Disunion the Doom of Slavery

Nashville Republican Banner, January 26, 1861

Those who are plotting the disruption of this Government and the establishment of a Southern Confederacy, claim to be the only true friends of the South and its institutions. Those who are for maintaining the Government are denounced as Republicans, abolitionists, &c. Any man with half a man's reasoning power can see that the friends of the existing Government are the only true friends of slavery. The prosperity of the South—its wealth and refinement—has resulted from the existence of the institution of slavery—and that institution has depended mainly for its existence upon the protection afforded it by the Constitution, which has bound the free States of the Confederacy as well as the slave to its maintenance.
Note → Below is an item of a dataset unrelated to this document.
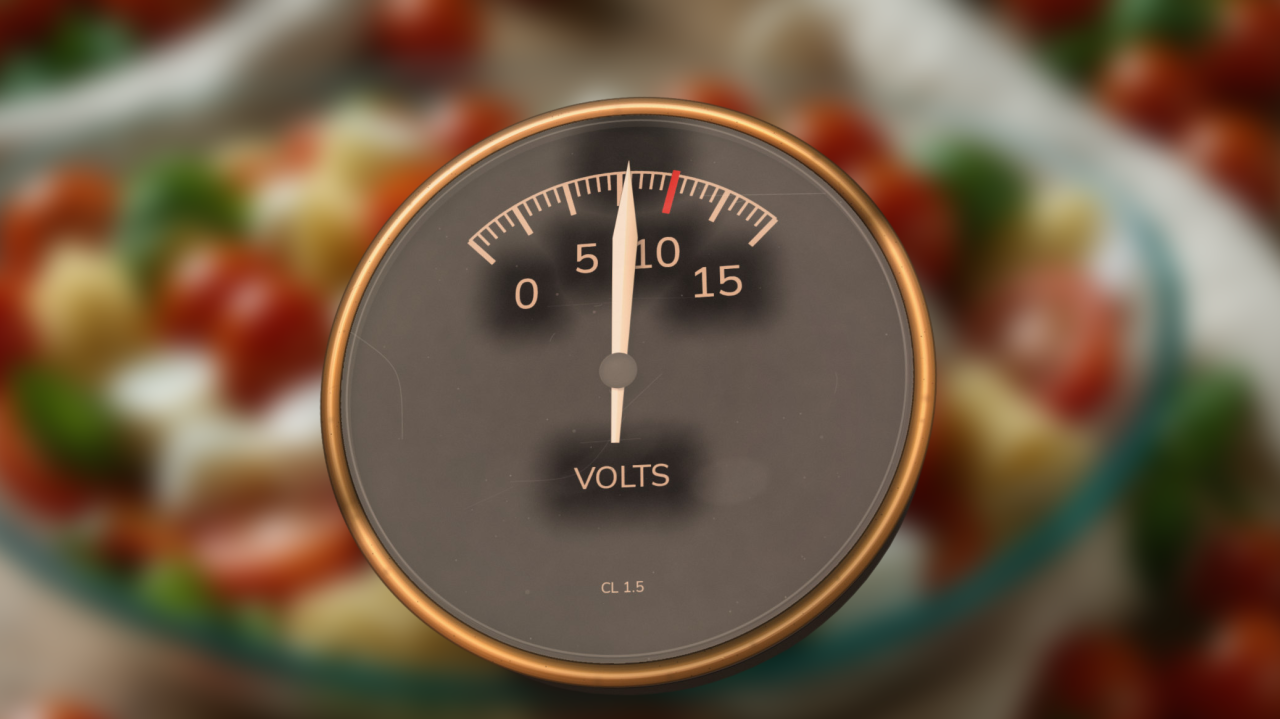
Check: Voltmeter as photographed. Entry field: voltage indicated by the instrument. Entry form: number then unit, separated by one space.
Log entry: 8 V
No other government in the world has been able to sustain slavery so successfully as this—none, indeed, to sustain it at all. The constitutional support of seventeen free States, united with fifteen slave States, and forming one of the first powers of the earth, has extended over this institution a protection which has kept the anti-slavery sentiment of the whole world at bay, as far as any practical interference jeopardizing our safety is concerned. But how will it be after the present government is dissolved, and the Northern States are absolved from their Constitutional obligations, and instead of being parties to the maintenance of slavery, as they are under the Constitution, become its open and avowed enemies, not in the abstract, but practically, and as a republic? It is clear to be seen that the South will be greatly and fatally weakened, and the doom of slavery irrevocably fixed.
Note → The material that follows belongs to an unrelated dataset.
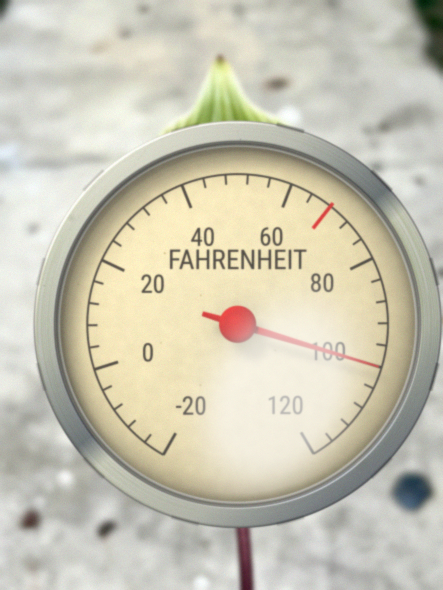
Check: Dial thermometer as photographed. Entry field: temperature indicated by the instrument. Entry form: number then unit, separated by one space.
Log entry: 100 °F
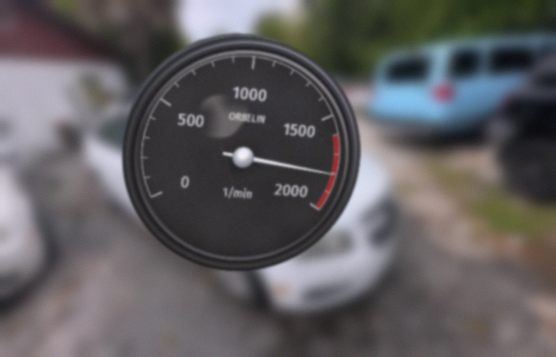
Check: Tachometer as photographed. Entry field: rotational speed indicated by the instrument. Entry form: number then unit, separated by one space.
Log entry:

In this opinion we are endorsed by one of the most sagacious leaders of the present movement in South Carolina. In 1851 the Hon. W. W. BOYCE stood out successfully against secession, though in 1860 he was forced to yield, seeing that in ten years those engaged in "educating the Southern mind," and "firing the Southern heart," had made such rapid progress as to render resistance self-immolation, and very few politicians at this day are in the habit of carrying their convictions of right to such an extent. But the arguments of Mr. BOYCE against secession in 1851, are unanswered either by himself or his cosecessionists in 1860, and they will not be answered. Then, after speaking of "the hostile spirit of the age to the institution of slavery," he said:

Secession, separate nationality with all its burdens, is no remedy. It is no redress for the past; it is no security for the future. It is only a magnificent sacrifice to the present, without in any wise gaining in the future. . . . For the various reasons I have stated, I object in as strong terms as I can, to the secession of South Carolina. Such is the intensity of my conviction on this subject, that if secession should take place—of which I have no idea, for I cannot believe in the existence of such a stupendous madness—I shall consider the institution of slavery as doomed, and that the Great God, in our blindness, has made us the instruments of its destruction.